La perspective accrue d’être capturé peut dissuader les tueurs potentiels de passer à l’acte. « Le meurtre en série est devenu une poursuite plus dangereuse », affirme Thomas Hargrove, le fondateur du Murder Accountability Project, une organisation américaine qui traque les crimes non résolus.

Le travail d’accompagnement psychologique mené avec de potentiels tueurs en série porterait également ses fruits

Sureté et prévention

De nombreux chercheurs citent également l’allongement des peines de prison et la réduction des libérations conditionnelles au fil des décennies. Si un ancien meurtrier reste derrière les barreaux plus longtemps, il aura moins de chances d’atteindre le seuil de trois meurtres habituellement fixé par le FBI pour être un serial killer.
Le travail d’accompagnement psychologique mené avec de potentiels tueurs en série porterait également ses fruits. Les jeunes gens à risque, soit ayant eu une enfance difficile, peuplée de traumatismes, sont suivis de façon plus attentive et plus régulière par les professionnels du milieu de la santé mentale. Ce qui peut à la fois permettre de désamorcer certaines situations de détresse et de détecter les éventuelles cas les plus alarmants.

Une sécurité accrue

Nos sociétés étant plus sûres, les meurtriers potentiels ont peut-être aussi démissionné face à l’absence de cibles faciles. C’est la théorie de James Alan Fox, professeur de criminologie à la Northeastern University : « les gens sont généralement moins vulnérables, ce qui limite le nombre de victimes potentielles. Ils ne font plus de stop. Ils ont des moyens pour entrer rapidement en contact avec une aide en cas d’urgence grâce aux téléphones portables. Il y a aussi de plus en plus de caméras de vidéosurveillance en de nombreux endroits. Sans compter, la prolifération des parents hélicoptères et les parents qui surprotègent leurs enfants. Il est aussi possible qu’Internet, avec son accès facile à la pornographie notamment fournisse un exutoire non violent à ces types ».

################

Travaux proposés:
(1) Reproduisez à l'identique le passage du texte sur les tueurs en série qui commence par « La perspective accrue » et se poursuit jusqu'à « un serial killer. ».
(2) Selon le texte sur les tueurs en série, combien de meurtres le FBI retient-il habituellement comme seuil pour parler de serial killer ?
(3) Traduisez en anglais la phrase suivante du texte sur les tueurs en série : « De nombreux chercheurs citent également l’allongement des peines de prison et la réduction des libérations conditionnelles au fil des décennies. »
Seul le texte sur les tueurs en série doit servir de référence.

Lignes présentées:
################

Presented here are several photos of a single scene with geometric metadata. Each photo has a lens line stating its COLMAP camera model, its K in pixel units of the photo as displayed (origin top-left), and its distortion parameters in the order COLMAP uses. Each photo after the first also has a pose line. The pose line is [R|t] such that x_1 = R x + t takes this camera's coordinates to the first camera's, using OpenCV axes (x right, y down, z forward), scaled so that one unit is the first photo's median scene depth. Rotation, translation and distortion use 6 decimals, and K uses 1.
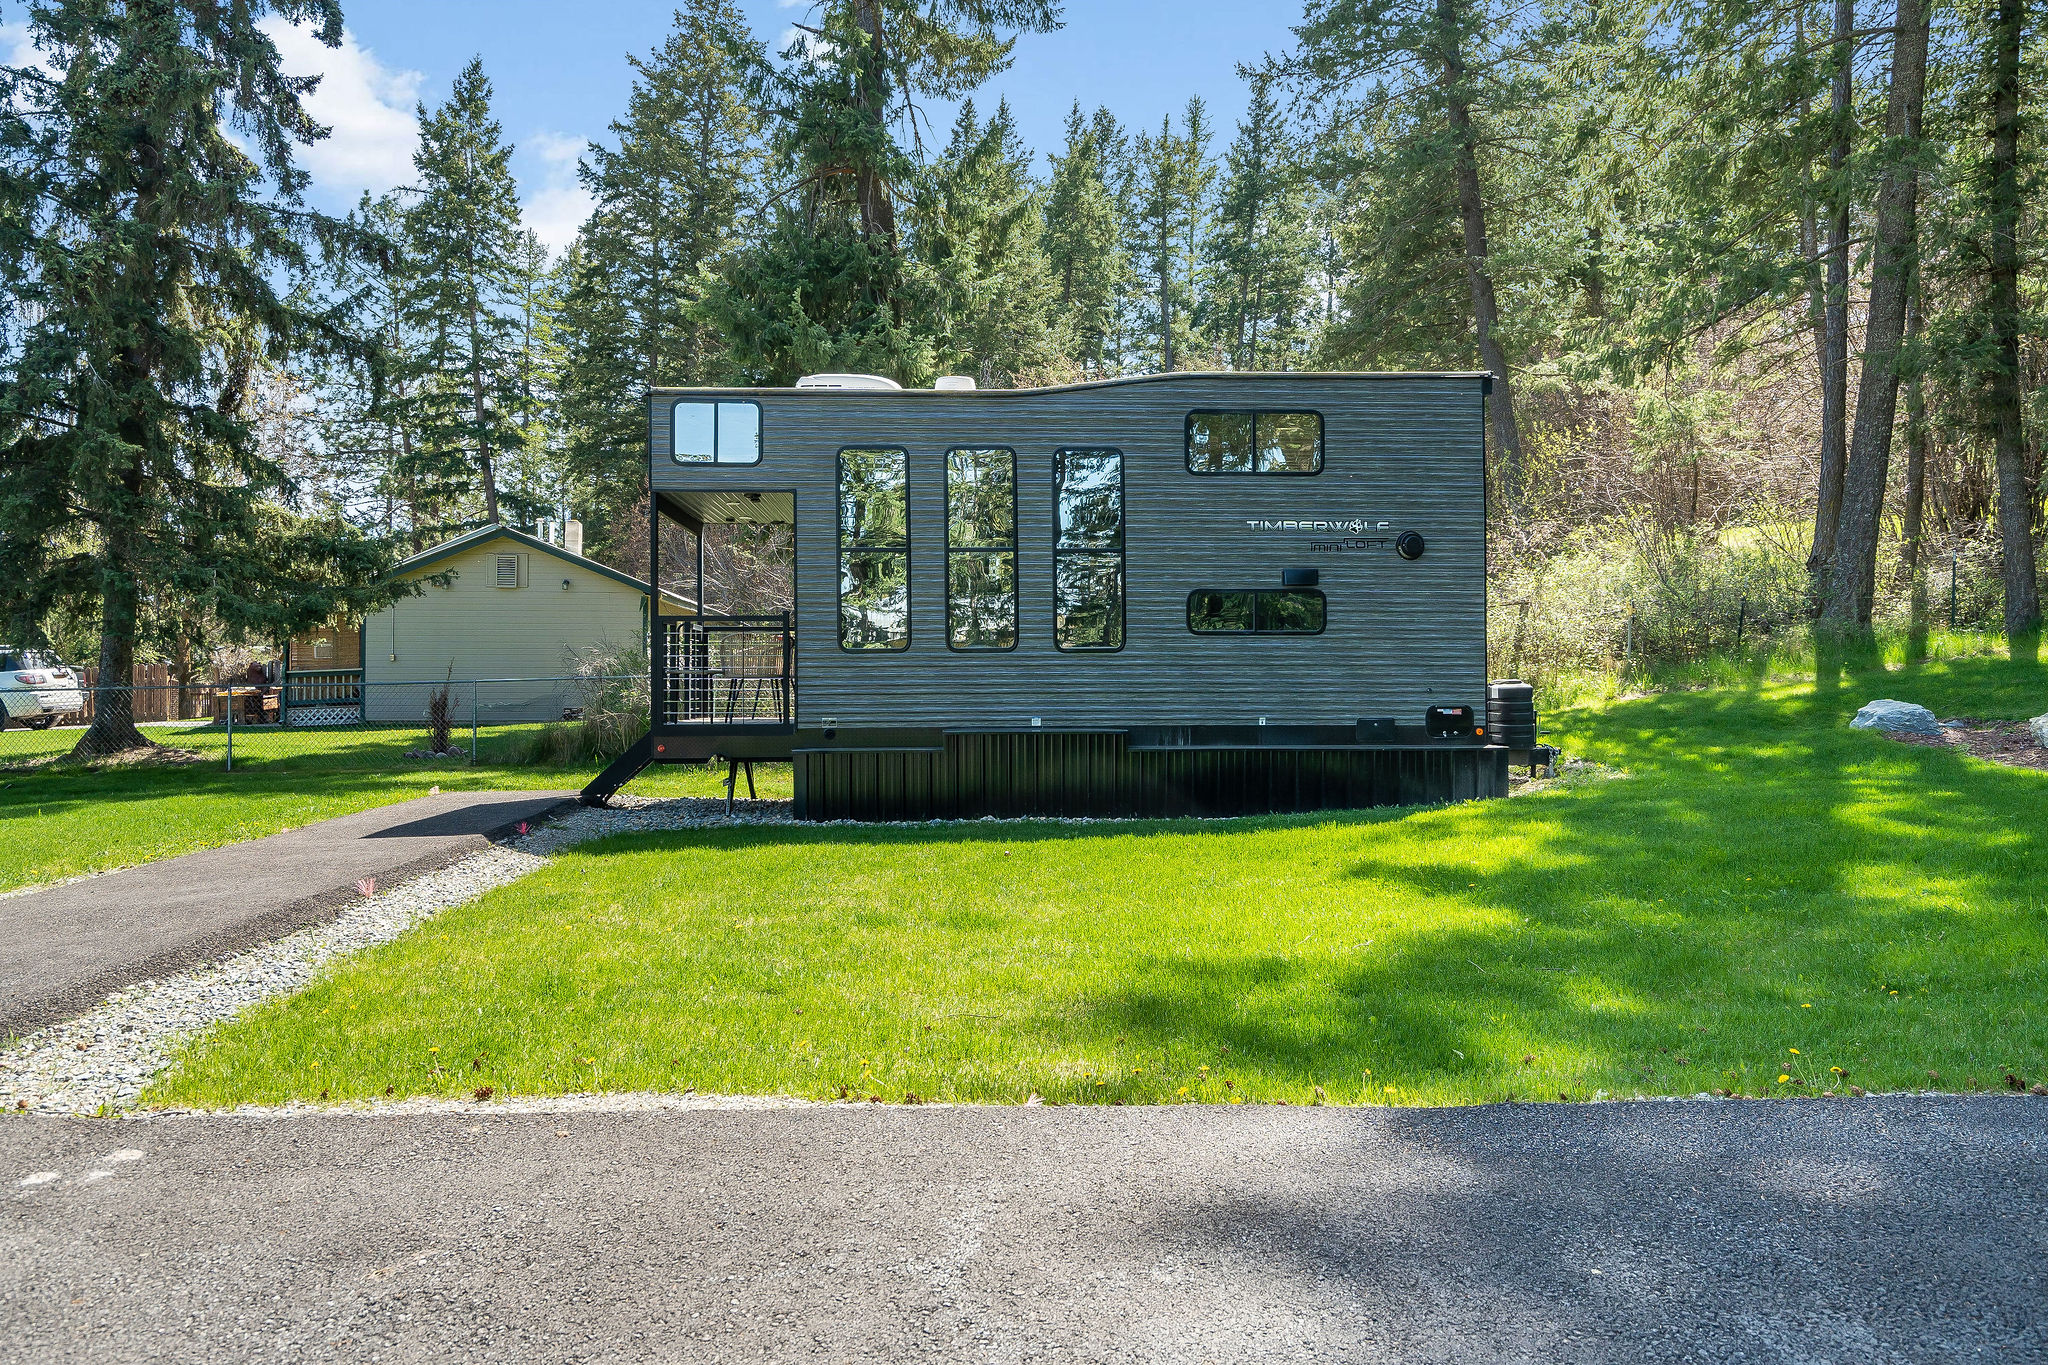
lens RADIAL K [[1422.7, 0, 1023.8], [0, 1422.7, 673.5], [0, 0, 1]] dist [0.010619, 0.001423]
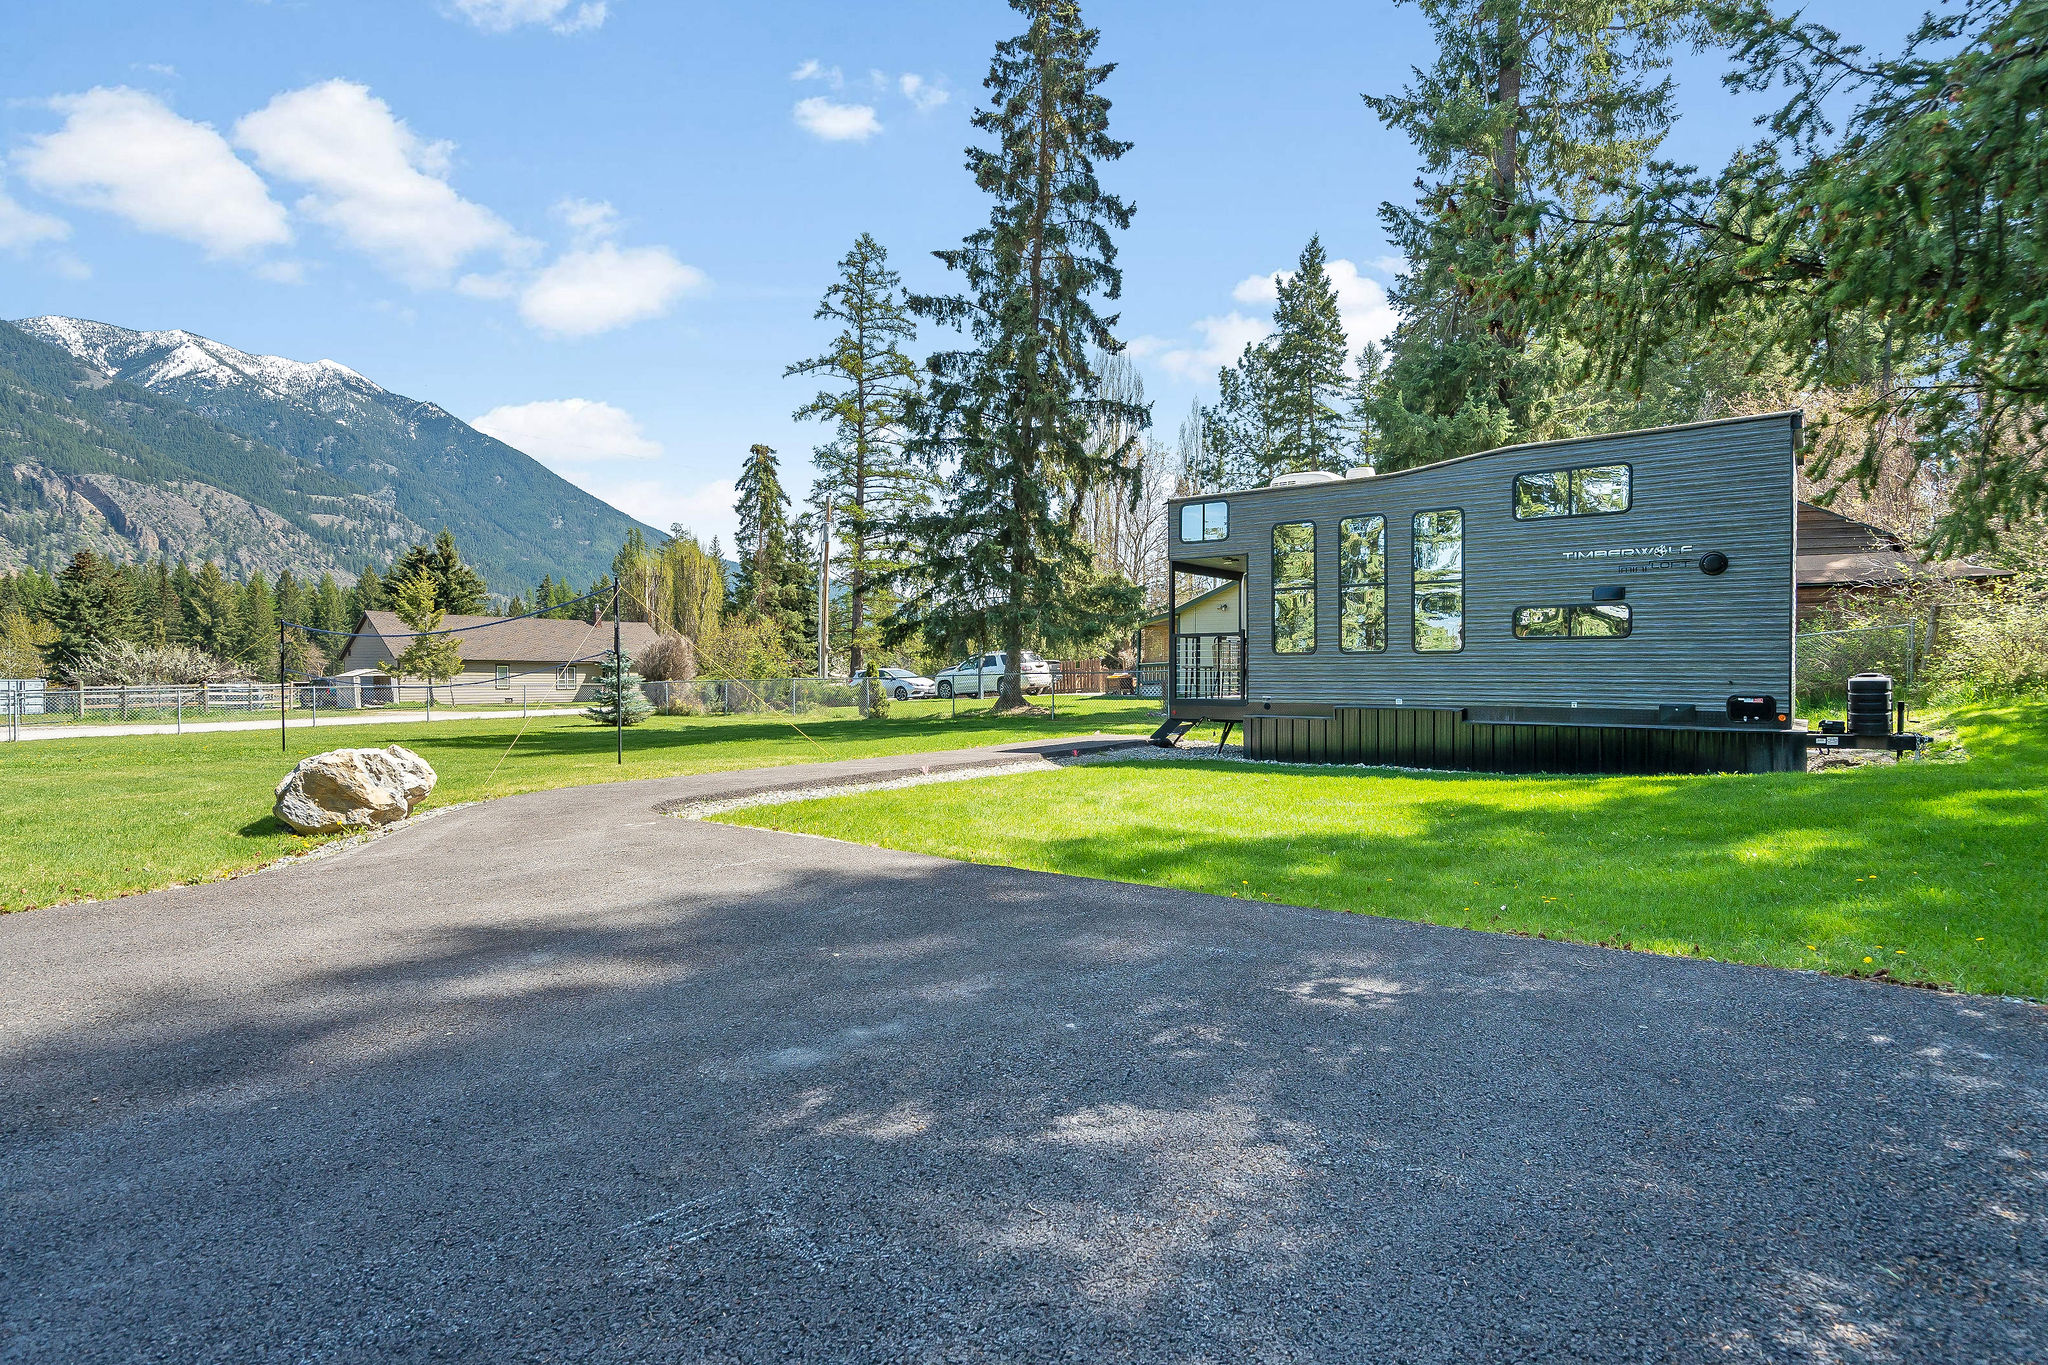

################

Résultats attendus:
(1)
La perspective accrue d’être capturé peut dissuader les tueurs potentiels de passer à l’acte. « Le meurtre en série est devenu une poursuite plus dangereuse », affirme Thomas Hargrove, le fondateur du Murder Accountability Project, une organisation américaine qui traque les crimes non résolus.

Le travail d’accompagnement psychologique mené avec de potentiels tueurs en série porterait également ses fruits

Sureté et prévention

De nombreux chercheurs citent également l’allongement des peines de prison et la réduction des libérations conditionnelles au fil des décennies. Si un ancien meurtrier reste derrière les barreaux plus longtemps, il aura moins de chances d’atteindre le seuil de trois meurtres habituellement fixé par le FBI pour être un serial killer.

(2) Trois meurtres.

(3) Many researchers also cite the lengthening of prison sentences and the reduction in parole over the decades.